2. Il danno non patrimoniale
In tema di
responsabilità risarcitoria dei danni è noto che il processo dottrinale e
giurisprudenziale susseguitosi era approdato al riconoscimento di due categorie
di danno: a) il danno patrimoniale (scisso nelle due componenti del danno
emergente e del danno da lucro cessante); b) il danno non patrimoniale,
articolato in tre sottocategorie, quella del danno morale, del danno biologico e
del danno esistenziale.
Interessa focalizzare
l’attenzione sul danno non patrimoniale, giacché in questo ambito si era venuto
a delineare nei tempi recenti un contrasto di giurisprudenza.
Prima dell’odierna
rilettura ad opera delle sentenze gemelle del novembre 2008, il danno morale era
identificato nella «sofferenza transitoria e transeunte» connessa alla lesione
di un proprio diritto; il danno biologico era individuato nel «danno inferto
allo stato di salute» cioè all’integrità psico-fisica, mentre il danno
esistenziale era identificato nella «modificazione peggiorativa della qualità
della vita e dei pregressi rapporti relazionali» in ambito sociale,
estrinsecandosi in un non facere come in precedenza sul versante areddituale(cioè in ambiti e attività scollegate dal
valore patrimoniale), conseguente direttamente dal danno
subito ed inferto dal danneggiante (meglio sarebbe dire alla «sofferenza
morale determinata da non poter più fare», precisano ora le Sezioni Unite
nella loro rilettura, lumeggiando così l’opzione di far confluire il vecchio
danno esistenziale nel danno morale da sofferenza).
Sul versante del danno
esistenziale si fronteggiavano due orientamenti:
a) quello secondo il
quale il pregiudizio alla serenità dell’esistenza ed al benessere della persona
che questo danno esistenziale mirava a risarcire – in quanto lesivo del diritto
al benefico svolgersi della quotidianità nei suoi aspetti familiari, di lavoro,
ambientali, ricreativi e relazionali – concretizzava un’autonoma categoria o
sottocategoria di danno (in seno alla macrocategoria del danno non
patrimoniale).
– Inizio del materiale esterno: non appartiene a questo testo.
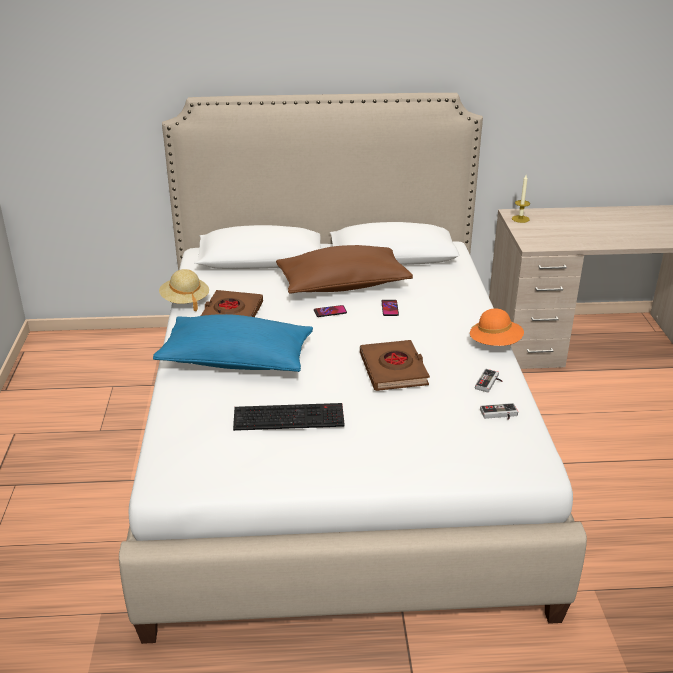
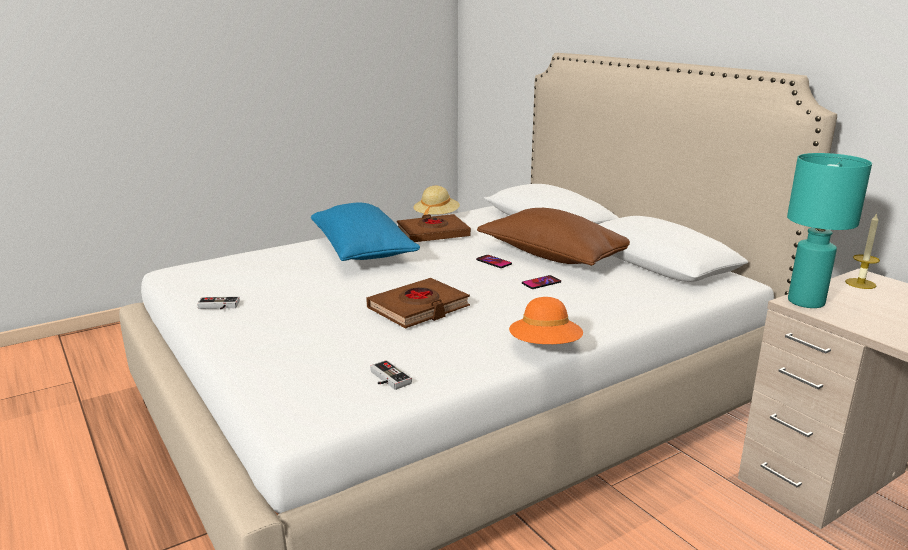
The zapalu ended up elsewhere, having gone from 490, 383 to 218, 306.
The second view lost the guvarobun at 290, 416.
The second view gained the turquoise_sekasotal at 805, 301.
Scopo di tale danno esistenziale era quello di risarcire danni
distinti e diversi sia dal danno biologico, in quanto non presupponeva una
lesione dell’integrità psico-fisica, sia dal danno morale, in quanto non risolventesi in un mero patema d’animo o sofferenza soggettiva interiore e
transitoria, ma destinato a compensare alterazioni pregiudizievoli ed anche
durature del pregresso, salutare, stile di vita. Danno consistente, secondo la
dottrina migliore, «nella
forzosa rinuncia allo svolgimento di attività non remunerative, fonte di
compiacimento o di benessere per il danneggiato, indipendentemente dalla
compromissione dell'integrità psico fisica»
(Cendon P., Non di sola salute vive l'uomo, Milano 1999).
Questo indirizzo faceva capo, in giurisprudenza, eminentemente a Cass. nn.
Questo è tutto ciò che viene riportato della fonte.